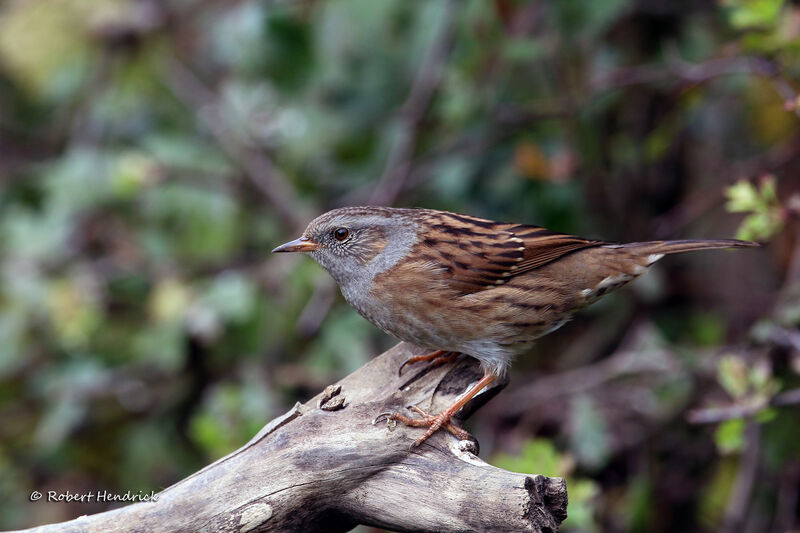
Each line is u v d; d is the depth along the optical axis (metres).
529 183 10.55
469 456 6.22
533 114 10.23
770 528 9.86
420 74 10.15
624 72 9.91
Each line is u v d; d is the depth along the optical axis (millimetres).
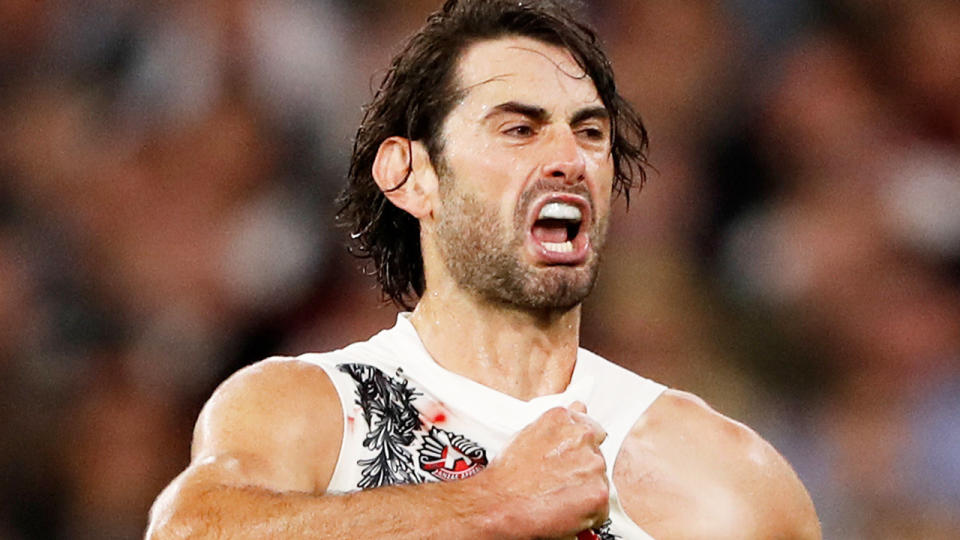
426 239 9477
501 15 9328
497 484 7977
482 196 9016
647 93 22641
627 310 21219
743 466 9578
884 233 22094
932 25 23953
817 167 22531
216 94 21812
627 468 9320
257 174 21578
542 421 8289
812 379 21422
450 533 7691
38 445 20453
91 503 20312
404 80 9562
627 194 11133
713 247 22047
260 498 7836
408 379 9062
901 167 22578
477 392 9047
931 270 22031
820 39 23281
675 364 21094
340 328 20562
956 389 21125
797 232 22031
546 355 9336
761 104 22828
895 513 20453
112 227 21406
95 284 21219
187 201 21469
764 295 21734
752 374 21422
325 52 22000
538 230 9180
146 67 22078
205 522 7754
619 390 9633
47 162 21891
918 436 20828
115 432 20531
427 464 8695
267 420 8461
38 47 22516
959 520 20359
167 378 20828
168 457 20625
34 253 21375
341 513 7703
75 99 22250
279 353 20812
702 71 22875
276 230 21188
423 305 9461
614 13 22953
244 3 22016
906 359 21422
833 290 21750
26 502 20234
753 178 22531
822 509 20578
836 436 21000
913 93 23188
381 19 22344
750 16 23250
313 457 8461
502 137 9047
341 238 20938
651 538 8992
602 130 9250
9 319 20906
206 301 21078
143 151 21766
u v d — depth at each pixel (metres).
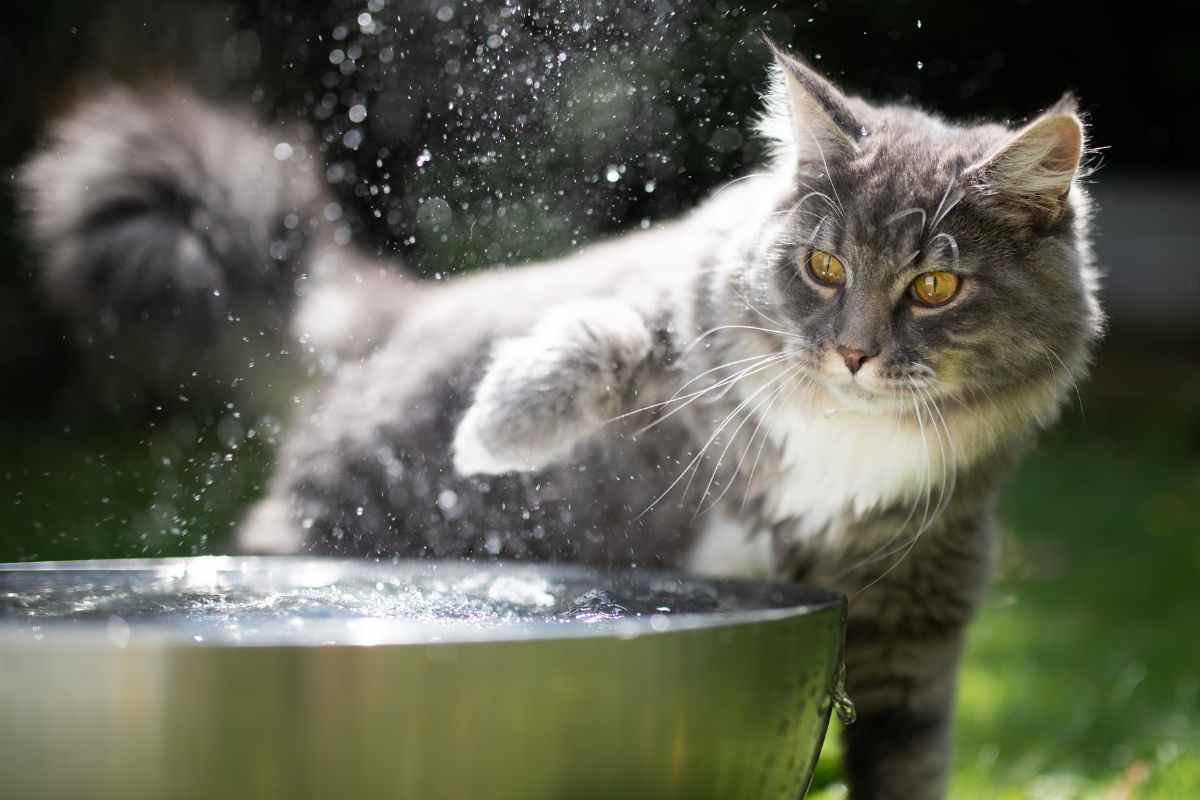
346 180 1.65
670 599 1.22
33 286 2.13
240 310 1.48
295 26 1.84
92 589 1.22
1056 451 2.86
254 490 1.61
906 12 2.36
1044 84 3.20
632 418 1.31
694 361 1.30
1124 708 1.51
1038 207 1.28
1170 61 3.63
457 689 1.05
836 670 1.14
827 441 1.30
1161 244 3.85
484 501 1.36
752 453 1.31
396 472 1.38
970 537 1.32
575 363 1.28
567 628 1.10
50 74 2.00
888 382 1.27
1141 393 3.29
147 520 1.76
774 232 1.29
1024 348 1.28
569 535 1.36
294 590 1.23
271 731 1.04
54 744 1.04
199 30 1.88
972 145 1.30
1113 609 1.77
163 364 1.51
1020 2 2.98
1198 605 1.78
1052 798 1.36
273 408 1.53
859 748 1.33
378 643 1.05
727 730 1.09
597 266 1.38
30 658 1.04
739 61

▶ [DIRECTIONS FOR THIS TASK]
Apart from the pictures, every line above must be printed exactly.

▶ [RESPONSE FOR THIS EXERCISE]
Each line is u v d; d is the depth along the optical axis (metres).
529 183 10.55
469 456 6.22
533 114 10.23
770 528 9.86
420 74 10.15
624 72 9.91
Each line is u v d; d is the depth along the optical axis (millimetres).
426 239 9477
501 15 9328
497 484 7977
482 196 9016
647 93 22641
627 310 21219
743 466 9578
884 233 22094
932 25 23953
817 167 22531
216 94 21812
627 468 9320
257 174 21578
542 421 8289
812 379 21422
450 533 7691
38 445 20453
91 503 20312
404 80 9562
627 194 11133
713 247 22047
260 498 7836
408 379 9062
901 167 22578
477 392 9047
931 270 22031
820 39 23281
675 364 21094
340 328 20562
956 389 21125
797 232 22031
546 355 9336
761 104 22828
895 513 20453
112 227 21406
95 284 21219
187 201 21469
764 295 21734
752 374 21422
325 52 22000
538 230 9180
146 67 22078
205 522 7754
619 390 9633
47 162 21891
918 436 20828
115 432 20531
427 464 8695
267 420 8461
38 47 22516
959 520 20359
167 378 20828
168 457 20625
34 253 21375
341 513 7703
75 99 22250
279 353 20812
702 71 22875
276 230 21188
423 305 9461
614 13 22953
244 3 22016
906 359 21422
833 290 21750
26 502 20234
753 178 22531
822 509 20578
836 436 21000
913 93 23188
381 19 22344
750 16 23250
313 457 8461
502 137 9047
341 238 20938
651 538 8992
602 130 9250
9 319 20906
206 301 21078
143 151 21766
u v d — depth at each pixel (metres).
346 180 1.65
670 599 1.22
33 286 2.13
240 310 1.48
295 26 1.84
92 589 1.22
1056 451 2.86
254 490 1.61
906 12 2.36
1044 84 3.20
632 418 1.31
694 361 1.30
1124 708 1.51
1038 207 1.28
1170 61 3.63
457 689 1.05
836 670 1.14
827 441 1.30
1161 244 3.85
484 501 1.36
752 453 1.31
396 472 1.38
970 537 1.32
575 363 1.28
567 628 1.10
50 74 2.00
888 382 1.27
1141 393 3.29
147 520 1.76
774 232 1.29
1024 348 1.28
569 535 1.36
294 590 1.23
271 731 1.04
54 744 1.04
199 30 1.88
972 145 1.30
1113 609 1.77
163 364 1.51
1020 2 2.98
1198 605 1.78
1052 798 1.36
273 408 1.53
859 748 1.33
378 643 1.05
727 730 1.09
597 266 1.38
30 658 1.04
739 61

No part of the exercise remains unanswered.